Measuring Code Quality: 3 Suggestions On How To Start And Why They Are Important

June 17, 2019 in Code Review

If I ask you to tell me how much quality your code has, how would you answer it? There’s not a correct answer, and responses vary depending on seniority or past experiences of each one. As there is no consensus of what’s quality, here’s a list of aspects I think your code must have to be considered good (not necessarily in this order):

  • It must work. Whatever the feature is, it should only do what it was designed to do. No more, no less.
  • There must be automated tests to ensure it is working and to describe how it works.
  • Code is well documented (at least as much as it needs).
  • The code is clear and shows its intention by having well-chosen variables, methods, and class names.
  • It is easy to maintain, or in other words, it is easy to change.
  • It has no security breaches.
  • It is fast (at least fast enough for its usage).

Different features may be added depending on the kind of software you’re building. You may need your code to meet some legal issues if you work in a bank or an insurance firm, for instance.

OK, we got attributes of a good code. Why should I measure it?

In my opinion, measuring is the best way of looking at the situation as it is. It is essential to listen to the feelings of developers and your senior developers. They may have a very accurate sense of codebase health status. However, you can’t rely just on it.

Developers are humans, and as humans, they are influenced by emotions, by egos (have you ever heard lines like “my code is beautiful, I’m an artist”?) and also by their experience.

This last aspect, the experience is the most crucial one. Depending on how much messy code has a developer dealt with, its definition of quality changes. That’s why measuring is so important.

You get a standardized view of your code health.

Another great thing about metrics is looking at its history to make questions. For instance, if your number of code smells in September is 33 and October it goes down to 22, you could tell your team “what have we done? Let’s keep doing this because it improved the overall code quality”! Alternatively, in the worst scenario, asking your team, “why are code smells growing so much this month?” may raise important issues, like your team being pressured by the product team to deliver faster and faster without looking to quality.

These numbers allow you to ask questions, understand your process and the impacts of your changes.

OK, I agree that measuring is essential. What should I measure?

Many companies look to the number of bugs as an indicator of quality, but the fact is that it relates more to the quality of the process than to the health of your codebase. Of course, bad code leads to more bugs, however not every bug is due to bad code.

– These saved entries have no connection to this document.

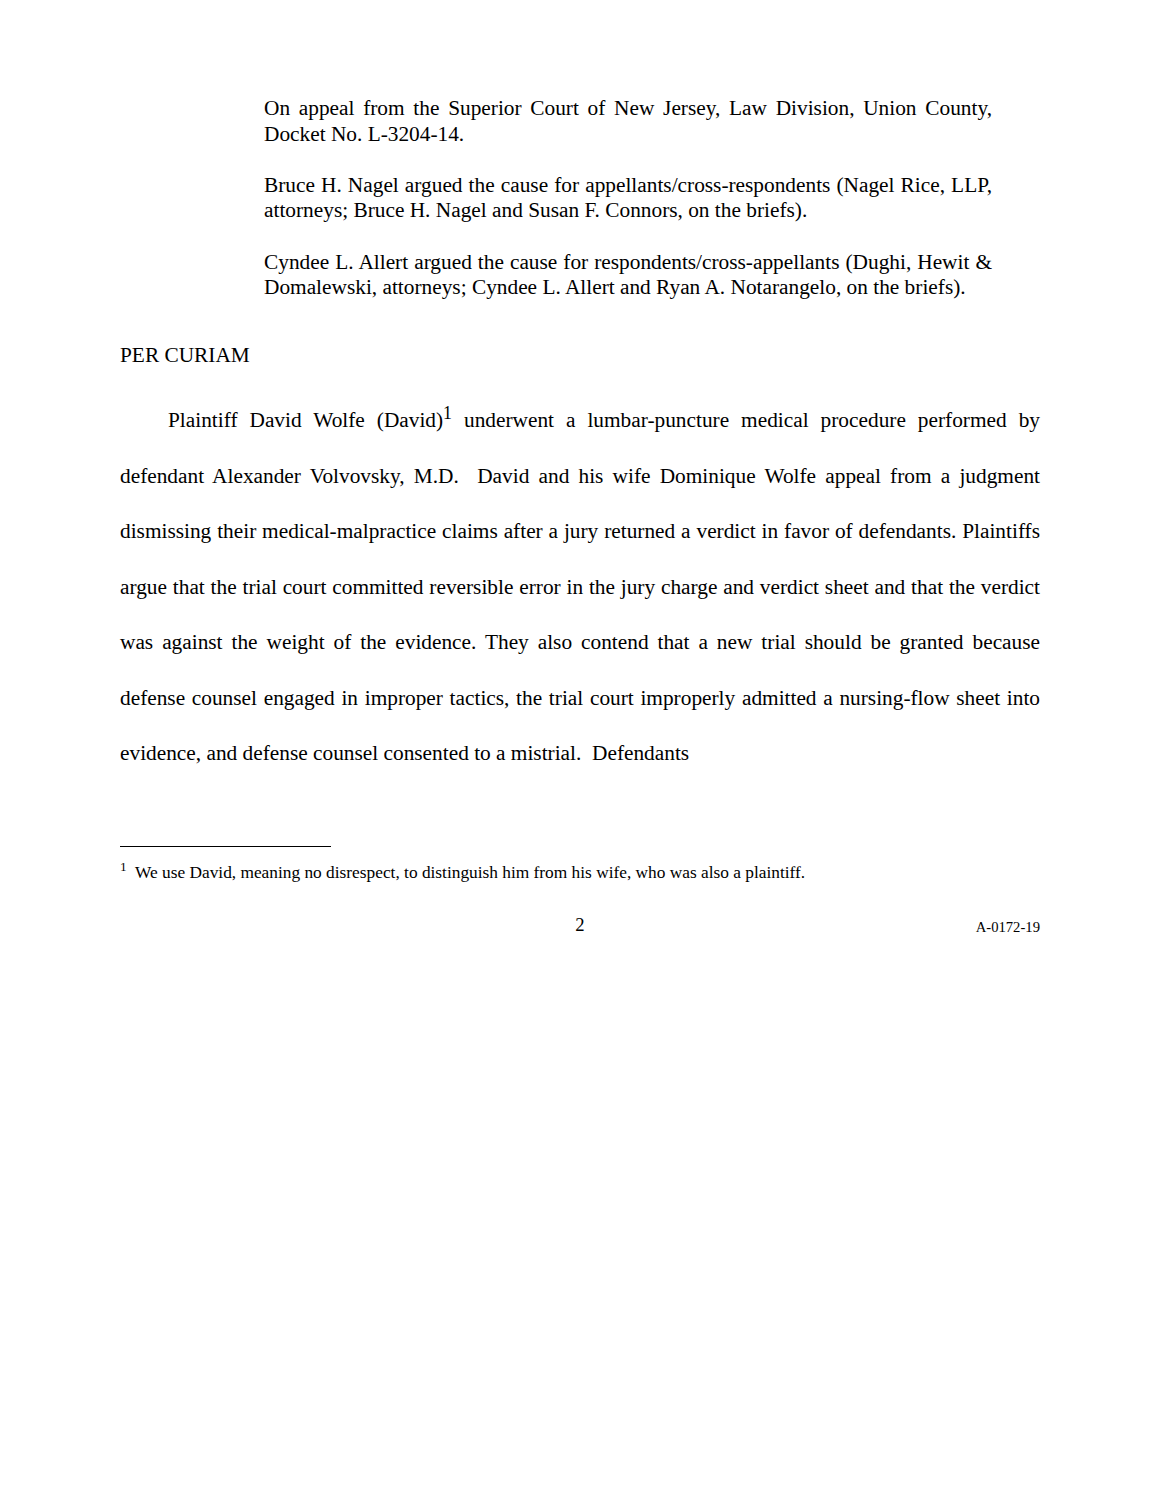On appeal from the Superior Court of New Jersey, Law Division, Union County, Docket No. L-3204-14.
Bruce H. Nagel argued the cause for appellants/cross-respondents (Nagel Rice, LLP, attorneys; Bruce H. Nagel and Susan F. Connors, on the briefs).
Cyndee L. Allert argued the cause for respondents/cross-appellants (Dughi, Hewit & Domalewski, attorneys; Cyndee L. Allert and Ryan A. Notarangelo, on the briefs).
PER CURIAM
Plaintiff David Wolfe (David)1 underwent a lumbar-puncture medical procedure performed by defendant Alexander Volvovsky, M.D. David and his wife Dominique Wolfe appeal from a judgment dismissing their medical-malpractice claims after a jury returned a verdict in favor of defendants. Plaintiffs argue that the trial court committed reversible error in the jury charge and verdict sheet and that the verdict was against the weight of the evidence. They also contend that a new trial should be granted because defense counsel engaged in improper tactics, the trial court improperly admitted a nursing-flow sheet into evidence, and defense counsel consented to a mistrial. Defendants
1 We use David, meaning no disrespect, to distinguish him from his wife, who was also a plaintiff.
2 A-0172-19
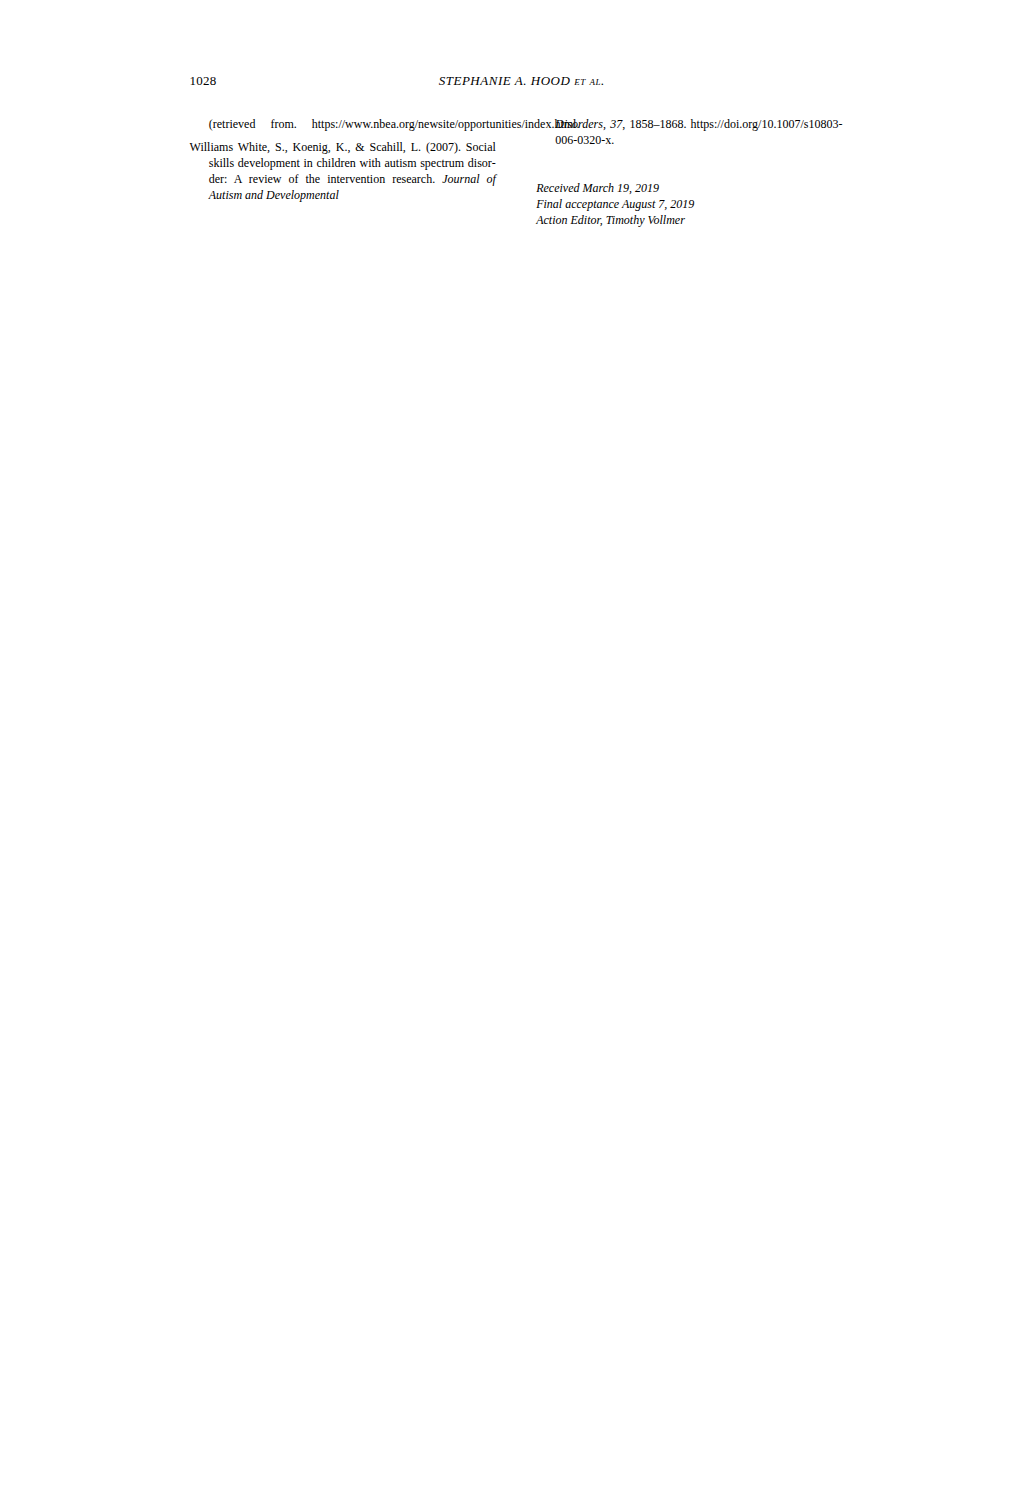1028
Stephanie A. Hood et al.
(retrieved from. https://www.nbea.org/newsite/opportunities/index.html.
Williams White, S., Koenig, K., & Scahill, L. (2007). Social skills development in children with autism spectrum disorder: A review of the intervention research. Journal of Autism and Developmental
Disorders, 37, 1858–1868. https://doi.org/10.1007/s10803-006-0320-x.
Received March 19, 2019
Final acceptance August 7, 2019
Action Editor, Timothy Vollmer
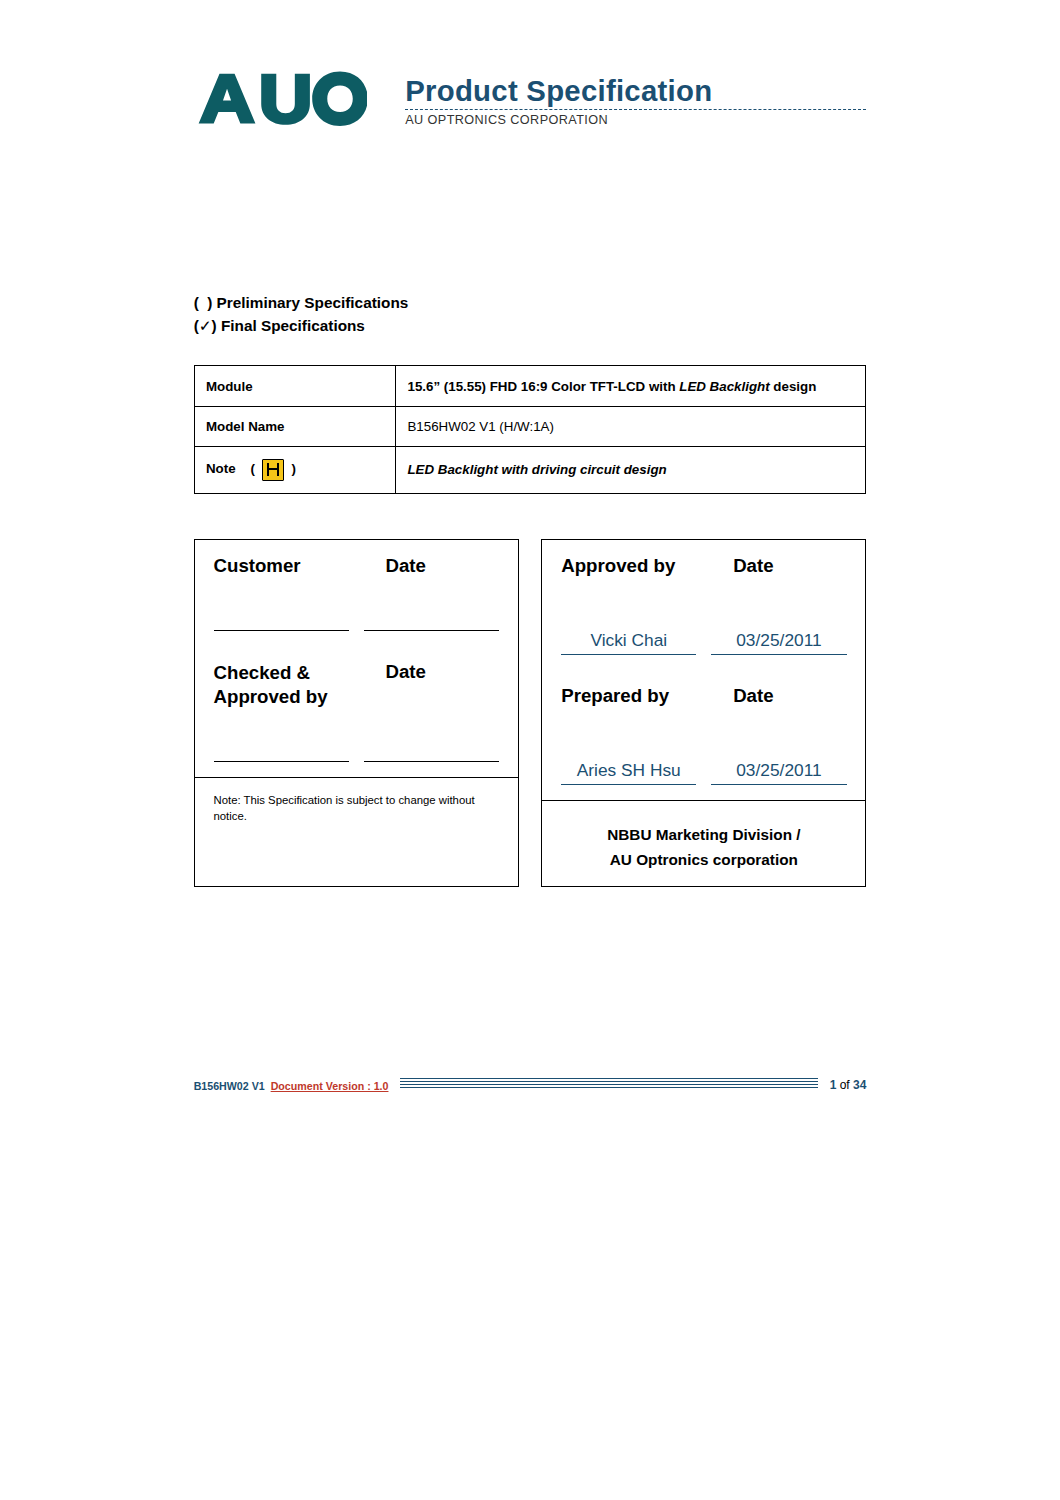Product Specification
AU OPTRONICS CORPORATION
( ) Preliminary Specifications
(✓) Final Specifications
| Module | 15.6” (15.55) FHD 16:9 Color TFT-LCD with LED Backlight design |
| Model Name | B156HW02 V1 (H/W:1A) |
| Note ( ) | LED Backlight with driving circuit design |
Customer
Date
Checked &
Approved by
Date
Note: This Specification is subject to change without notice.
Approved by
Date
Vicki Chai
03/25/2011
Prepared by
Date
Aries SH Hsu
03/25/2011
NBBU Marketing Division / AU Optronics corporation
B156HW02 V1 Document Version : 1.0
1 of 34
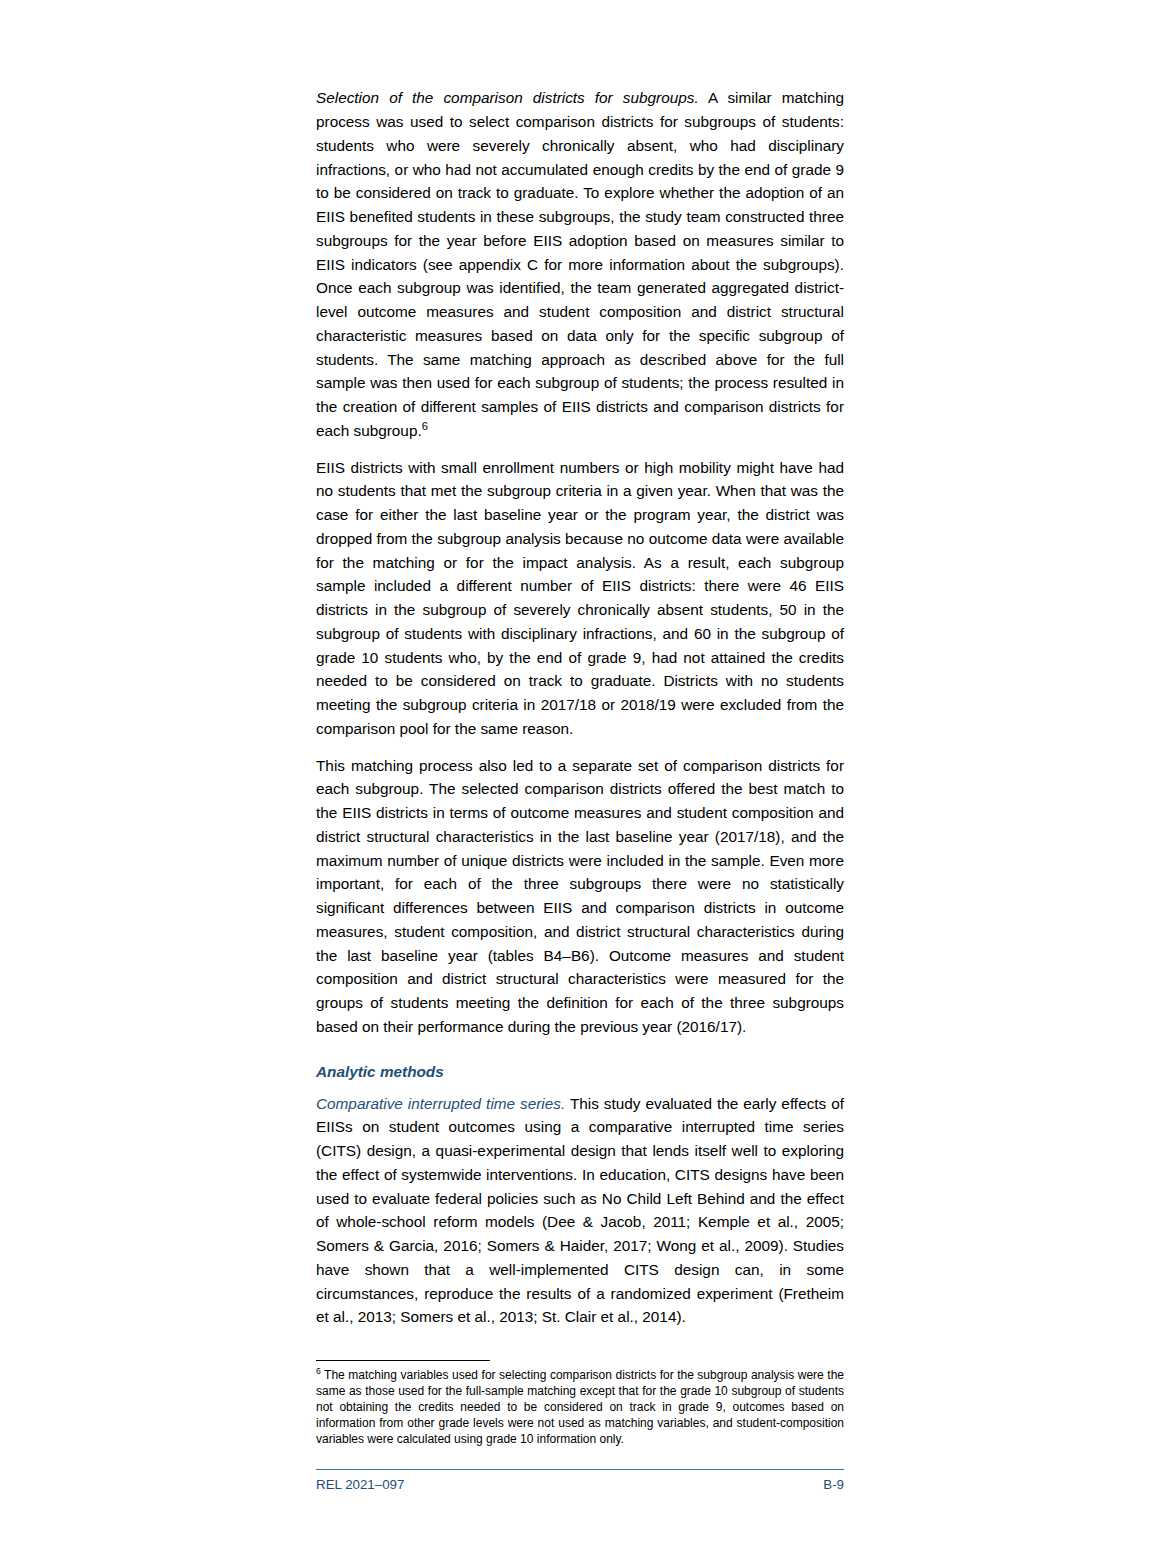Selection of the comparison districts for subgroups. A similar matching process was used to select comparison districts for subgroups of students: students who were severely chronically absent, who had disciplinary infractions, or who had not accumulated enough credits by the end of grade 9 to be considered on track to graduate. To explore whether the adoption of an EIIS benefited students in these subgroups, the study team constructed three subgroups for the year before EIIS adoption based on measures similar to EIIS indicators (see appendix C for more information about the subgroups). Once each subgroup was identified, the team generated aggregated district-level outcome measures and student composition and district structural characteristic measures based on data only for the specific subgroup of students. The same matching approach as described above for the full sample was then used for each subgroup of students; the process resulted in the creation of different samples of EIIS districts and comparison districts for each subgroup.6
EIIS districts with small enrollment numbers or high mobility might have had no students that met the subgroup criteria in a given year. When that was the case for either the last baseline year or the program year, the district was dropped from the subgroup analysis because no outcome data were available for the matching or for the impact analysis. As a result, each subgroup sample included a different number of EIIS districts: there were 46 EIIS districts in the subgroup of severely chronically absent students, 50 in the subgroup of students with disciplinary infractions, and 60 in the subgroup of grade 10 students who, by the end of grade 9, had not attained the credits needed to be considered on track to graduate. Districts with no students meeting the subgroup criteria in 2017/18 or 2018/19 were excluded from the comparison pool for the same reason.
This matching process also led to a separate set of comparison districts for each subgroup. The selected comparison districts offered the best match to the EIIS districts in terms of outcome measures and student composition and district structural characteristics in the last baseline year (2017/18), and the maximum number of unique districts were included in the sample. Even more important, for each of the three subgroups there were no statistically significant differences between EIIS and comparison districts in outcome measures, student composition, and district structural characteristics during the last baseline year (tables B4–B6). Outcome measures and student composition and district structural characteristics were measured for the groups of students meeting the definition for each of the three subgroups based on their performance during the previous year (2016/17).
Analytic methods
Comparative interrupted time series. This study evaluated the early effects of EIISs on student outcomes using a comparative interrupted time series (CITS) design, a quasi-experimental design that lends itself well to exploring the effect of systemwide interventions. In education, CITS designs have been used to evaluate federal policies such as No Child Left Behind and the effect of whole-school reform models (Dee & Jacob, 2011; Kemple et al., 2005; Somers & Garcia, 2016; Somers & Haider, 2017; Wong et al., 2009). Studies have shown that a well-implemented CITS design can, in some circumstances, reproduce the results of a randomized experiment (Fretheim et al., 2013; Somers et al., 2013; St. Clair et al., 2014).
6 The matching variables used for selecting comparison districts for the subgroup analysis were the same as those used for the full-sample matching except that for the grade 10 subgroup of students not obtaining the credits needed to be considered on track in grade 9, outcomes based on information from other grade levels were not used as matching variables, and student-composition variables were calculated using grade 10 information only.
REL 2021–097 B-9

Well, for me, it is. Moreover, it tends to happen when there’s no one looking for quality in the team. We don’t usually think about quality before writing a new feature, nor we think about quality when done. We only think about quality during the development of a feature where we find a lot of… Let’s say, “what the fuck.”

That’s the reason the most common metric for software development is “WTF/minute,” as illustrated in the cartoon below by Thom Holwerda.

WTF/minutes metric

Despite being funny, it raises the question how should I measure quality then? Well, there isn’t a right answer to that. However, we’re going to present some ideas.

Here is a list of useful metrics that you may measure. They are simple to calculate and there are automated tools to calculate all of them (there are plenty more if you google for it).

Measuring code complexity

How easy it is to change is directly related to its quality. So, the first health metrics should be related to its complexity. Calculating complexity can be hard, but there are a lot of open-source tools available for this purpose.

It consists of calculating the number of possible lines executed in all possible arrangements for a given piece of code (or throughout your entire code base).

The formula is Cyclomatic Complexy = Edges – Nodes + (Nodes with exit point * 2). Let’s see it in practice. Given the following code, written in Ruby using ActiveModel API:

post_changes = post.changes || {}
if post_changes.present?
  post.save!
  ChangeHistory.create!(entity: 'Post', entity_id: post.id, changes: post_changes)
  if post_changes[:slug].present?
    Redirect.create!(
      path: post_changes[:slug].first,
      redirect_to: post_changes[:slug].last
    )
  end
end

The following image shows the code as nodes and edges of a graph that represents the path of its execution. Notice that it ignores the fact that bang methods (methods ended with an exclamation mark) may raise an exception and it would stop the execution.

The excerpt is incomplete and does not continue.